Reading passage
*** Block opens ***
Math Problem Generator
Generate printable math worksheets with addition, subtraction, multiplication, division, and an answer key.
Written by Golam Rabbani, Founder & Lead Engineer
How to use this math problem generator
- Choose a difficulty: Easy (1–10), Medium (2–25), or Hard (5–99).
- Tick the operators you want to mix: +, −, ×, ÷.
- Set how many problems to generate (1 to 50).
- Tick Include answer key if you want answers shown inline.
- Press Generate worksheet to see the problems.
About this math problem generator
The math problem generator builds short arithmetic worksheets by sampling operands uniformly from a difficulty-tuned range and the operator from your tick list. Subtraction never produces negative answers — the larger operand goes first — and division is built backwards from a clean divisor × quotient so the answer is always a whole number. That means a student never hits a "trick" problem they were not expecting at that level.
All random draws use crypto.getRandomValues with rejection sampling for unbiased operand selection. With the answer key on, each line shows the full equation (e.g. 7 + 8 = 15); with the key off it shows the problem with a question mark (7 + 8 = ?) so you can print and hand it out as a quiz.
*** Block closes ***
Data extract
*** Block opens ***
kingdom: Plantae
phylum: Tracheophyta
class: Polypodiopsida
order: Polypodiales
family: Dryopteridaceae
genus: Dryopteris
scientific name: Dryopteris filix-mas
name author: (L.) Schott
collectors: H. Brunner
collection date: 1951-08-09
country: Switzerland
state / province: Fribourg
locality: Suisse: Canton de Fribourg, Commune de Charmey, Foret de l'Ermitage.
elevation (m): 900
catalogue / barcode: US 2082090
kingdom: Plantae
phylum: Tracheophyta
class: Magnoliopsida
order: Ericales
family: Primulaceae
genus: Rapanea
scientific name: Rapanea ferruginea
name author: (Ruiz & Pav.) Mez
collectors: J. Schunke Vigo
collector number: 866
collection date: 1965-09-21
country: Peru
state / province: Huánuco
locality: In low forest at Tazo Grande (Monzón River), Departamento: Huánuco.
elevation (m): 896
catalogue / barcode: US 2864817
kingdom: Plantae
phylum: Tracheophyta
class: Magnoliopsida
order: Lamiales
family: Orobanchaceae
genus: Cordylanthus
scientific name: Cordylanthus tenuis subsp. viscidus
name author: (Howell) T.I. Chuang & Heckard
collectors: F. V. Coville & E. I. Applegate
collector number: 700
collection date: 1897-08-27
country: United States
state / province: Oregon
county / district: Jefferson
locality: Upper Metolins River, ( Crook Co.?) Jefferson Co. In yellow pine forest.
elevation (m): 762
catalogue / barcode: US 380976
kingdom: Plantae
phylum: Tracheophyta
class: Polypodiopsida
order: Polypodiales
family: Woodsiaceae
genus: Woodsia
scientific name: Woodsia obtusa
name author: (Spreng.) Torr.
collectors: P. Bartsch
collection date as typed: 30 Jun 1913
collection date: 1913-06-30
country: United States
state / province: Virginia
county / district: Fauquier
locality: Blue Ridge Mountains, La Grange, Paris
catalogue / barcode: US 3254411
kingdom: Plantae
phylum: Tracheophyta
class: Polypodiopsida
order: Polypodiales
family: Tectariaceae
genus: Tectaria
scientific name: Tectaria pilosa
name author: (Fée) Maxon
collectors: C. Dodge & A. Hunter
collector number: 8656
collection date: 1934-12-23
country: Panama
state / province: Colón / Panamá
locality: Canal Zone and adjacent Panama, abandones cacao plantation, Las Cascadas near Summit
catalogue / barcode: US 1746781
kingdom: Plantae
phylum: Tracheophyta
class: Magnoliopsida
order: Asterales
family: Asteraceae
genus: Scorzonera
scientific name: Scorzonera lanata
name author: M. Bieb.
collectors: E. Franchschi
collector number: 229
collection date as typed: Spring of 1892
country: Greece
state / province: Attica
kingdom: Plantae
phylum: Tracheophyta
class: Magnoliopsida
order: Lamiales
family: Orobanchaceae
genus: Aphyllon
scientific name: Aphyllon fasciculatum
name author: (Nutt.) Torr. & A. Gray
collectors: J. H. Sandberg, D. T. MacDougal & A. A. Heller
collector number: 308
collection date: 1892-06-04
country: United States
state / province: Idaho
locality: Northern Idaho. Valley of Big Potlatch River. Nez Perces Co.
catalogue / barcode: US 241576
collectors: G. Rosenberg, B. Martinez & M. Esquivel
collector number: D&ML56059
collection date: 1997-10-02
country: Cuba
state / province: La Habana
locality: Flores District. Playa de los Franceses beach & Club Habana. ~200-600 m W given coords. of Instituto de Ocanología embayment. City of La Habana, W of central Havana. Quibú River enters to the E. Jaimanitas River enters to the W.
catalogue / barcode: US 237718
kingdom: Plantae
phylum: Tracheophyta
*** Block closes ***
What you have to do
On the math worksheet page, what number range does the Hard difficulty use? The entries come from a different source than the math worksheet page.

Completed exercise
5–99